§ Goal of the exercise
From the line with "265 92 161.50" through the line with "863 134 8531", repeat the entries verbatim, both end lines included, and add nothing.

(Beginning of Data listing)

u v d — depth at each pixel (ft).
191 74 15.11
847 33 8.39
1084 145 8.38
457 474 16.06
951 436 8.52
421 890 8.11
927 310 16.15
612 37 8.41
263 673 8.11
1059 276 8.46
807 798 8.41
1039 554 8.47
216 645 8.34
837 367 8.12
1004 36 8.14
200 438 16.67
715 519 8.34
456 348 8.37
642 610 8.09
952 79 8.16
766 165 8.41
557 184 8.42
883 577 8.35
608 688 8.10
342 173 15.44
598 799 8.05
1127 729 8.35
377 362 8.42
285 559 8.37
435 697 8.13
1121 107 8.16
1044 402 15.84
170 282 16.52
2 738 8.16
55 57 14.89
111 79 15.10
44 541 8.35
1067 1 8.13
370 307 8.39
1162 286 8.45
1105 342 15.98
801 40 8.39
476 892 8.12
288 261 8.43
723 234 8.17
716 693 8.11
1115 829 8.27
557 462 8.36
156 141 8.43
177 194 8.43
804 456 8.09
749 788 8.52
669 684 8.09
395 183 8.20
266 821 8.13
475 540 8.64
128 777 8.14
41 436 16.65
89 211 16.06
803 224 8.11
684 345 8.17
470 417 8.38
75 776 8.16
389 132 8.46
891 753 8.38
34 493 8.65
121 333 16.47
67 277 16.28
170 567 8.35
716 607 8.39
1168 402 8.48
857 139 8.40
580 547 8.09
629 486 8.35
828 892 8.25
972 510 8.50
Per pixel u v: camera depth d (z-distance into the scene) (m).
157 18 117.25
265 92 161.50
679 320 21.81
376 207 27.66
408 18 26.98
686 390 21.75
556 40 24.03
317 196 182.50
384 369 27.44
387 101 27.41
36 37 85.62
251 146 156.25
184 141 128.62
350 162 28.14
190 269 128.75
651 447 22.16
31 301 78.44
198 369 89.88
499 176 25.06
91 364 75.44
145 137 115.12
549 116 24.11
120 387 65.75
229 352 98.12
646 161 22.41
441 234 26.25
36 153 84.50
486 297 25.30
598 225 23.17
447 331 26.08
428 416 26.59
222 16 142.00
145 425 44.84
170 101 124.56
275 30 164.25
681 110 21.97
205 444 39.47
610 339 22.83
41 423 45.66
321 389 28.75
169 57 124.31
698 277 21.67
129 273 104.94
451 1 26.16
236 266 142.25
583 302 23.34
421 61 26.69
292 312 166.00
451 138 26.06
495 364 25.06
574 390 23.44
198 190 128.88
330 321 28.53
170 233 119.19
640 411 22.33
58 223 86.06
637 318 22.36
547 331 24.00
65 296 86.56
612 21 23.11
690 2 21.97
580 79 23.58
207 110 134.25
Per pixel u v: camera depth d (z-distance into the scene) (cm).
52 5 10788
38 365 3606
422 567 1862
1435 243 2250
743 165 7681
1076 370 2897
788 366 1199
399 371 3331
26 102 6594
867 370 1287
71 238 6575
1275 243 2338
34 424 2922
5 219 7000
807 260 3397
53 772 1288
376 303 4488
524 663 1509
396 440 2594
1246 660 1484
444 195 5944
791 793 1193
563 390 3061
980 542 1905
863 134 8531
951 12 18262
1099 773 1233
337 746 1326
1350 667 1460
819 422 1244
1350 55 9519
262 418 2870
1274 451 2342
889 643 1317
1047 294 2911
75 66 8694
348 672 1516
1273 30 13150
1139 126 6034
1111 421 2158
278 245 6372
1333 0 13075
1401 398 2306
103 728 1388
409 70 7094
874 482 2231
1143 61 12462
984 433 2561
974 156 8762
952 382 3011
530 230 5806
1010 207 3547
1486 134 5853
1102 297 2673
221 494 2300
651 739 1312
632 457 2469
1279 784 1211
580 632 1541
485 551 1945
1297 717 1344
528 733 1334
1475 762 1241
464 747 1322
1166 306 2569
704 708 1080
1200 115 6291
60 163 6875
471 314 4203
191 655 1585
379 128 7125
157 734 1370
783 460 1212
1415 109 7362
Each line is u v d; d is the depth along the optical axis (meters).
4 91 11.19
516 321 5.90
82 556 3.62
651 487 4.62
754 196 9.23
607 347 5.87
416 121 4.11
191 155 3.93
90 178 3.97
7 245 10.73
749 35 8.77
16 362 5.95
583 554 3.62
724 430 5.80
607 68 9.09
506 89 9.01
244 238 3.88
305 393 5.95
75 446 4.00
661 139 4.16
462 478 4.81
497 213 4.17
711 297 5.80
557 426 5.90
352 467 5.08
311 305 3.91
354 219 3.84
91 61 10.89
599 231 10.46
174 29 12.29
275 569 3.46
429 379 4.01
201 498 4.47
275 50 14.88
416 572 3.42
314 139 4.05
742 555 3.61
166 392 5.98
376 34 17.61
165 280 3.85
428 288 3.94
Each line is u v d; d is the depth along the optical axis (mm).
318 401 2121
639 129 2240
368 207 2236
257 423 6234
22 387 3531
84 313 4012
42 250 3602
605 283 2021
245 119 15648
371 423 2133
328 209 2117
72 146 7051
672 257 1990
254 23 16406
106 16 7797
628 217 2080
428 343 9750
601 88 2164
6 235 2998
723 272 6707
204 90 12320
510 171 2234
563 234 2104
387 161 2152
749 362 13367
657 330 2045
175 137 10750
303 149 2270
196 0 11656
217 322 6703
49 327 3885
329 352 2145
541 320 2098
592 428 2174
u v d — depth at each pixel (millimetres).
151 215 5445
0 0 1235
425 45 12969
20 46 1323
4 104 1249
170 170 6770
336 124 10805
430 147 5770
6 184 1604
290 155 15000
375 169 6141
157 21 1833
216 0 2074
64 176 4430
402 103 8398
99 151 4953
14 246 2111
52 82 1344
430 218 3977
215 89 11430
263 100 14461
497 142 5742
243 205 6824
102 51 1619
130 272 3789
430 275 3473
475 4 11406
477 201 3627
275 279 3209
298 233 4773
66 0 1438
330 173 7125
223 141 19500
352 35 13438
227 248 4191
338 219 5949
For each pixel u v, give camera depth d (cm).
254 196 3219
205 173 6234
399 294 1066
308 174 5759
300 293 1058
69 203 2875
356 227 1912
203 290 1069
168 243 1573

(End of Data listing)

§ Solution to this problem
265 92 161.50
679 320 21.81
376 207 27.66
408 18 26.98
686 390 21.75
556 40 24.03
317 196 182.50
384 369 27.44
387 101 27.41
36 37 85.62
251 146 156.25
184 141 128.62
350 162 28.14
190 269 128.75
651 447 22.16
31 301 78.44
198 369 89.88
499 176 25.06
91 364 75.44
145 137 115.12
549 116 24.11
120 387 65.75
229 352 98.12
646 161 22.41
441 234 26.25
36 153 84.50
486 297 25.30
598 225 23.17
447 331 26.08
428 416 26.59
222 16 142.00
145 425 44.84
170 101 124.56
275 30 164.25
681 110 21.97
205 444 39.47
610 339 22.83
41 423 45.66
321 389 28.75
169 57 124.31
698 277 21.67
129 273 104.94
451 1 26.16
236 266 142.25
583 302 23.34
421 61 26.69
292 312 166.00
451 138 26.06
495 364 25.06
574 390 23.44
198 190 128.88
330 321 28.53
170 233 119.19
640 411 22.33
58 223 86.06
637 318 22.36
547 331 24.00
65 296 86.56
612 21 23.11
690 2 21.97
580 79 23.58
207 110 134.25
Per pixel u v: camera depth d (z-distance into the scene) (cm).
52 5 10788
38 365 3606
422 567 1862
1435 243 2250
743 165 7681
1076 370 2897
788 366 1199
399 371 3331
26 102 6594
867 370 1287
71 238 6575
1275 243 2338
34 424 2922
5 219 7000
807 260 3397
53 772 1288
376 303 4488
524 663 1509
396 440 2594
1246 660 1484
444 195 5944
791 793 1193
563 390 3061
980 542 1905
863 134 8531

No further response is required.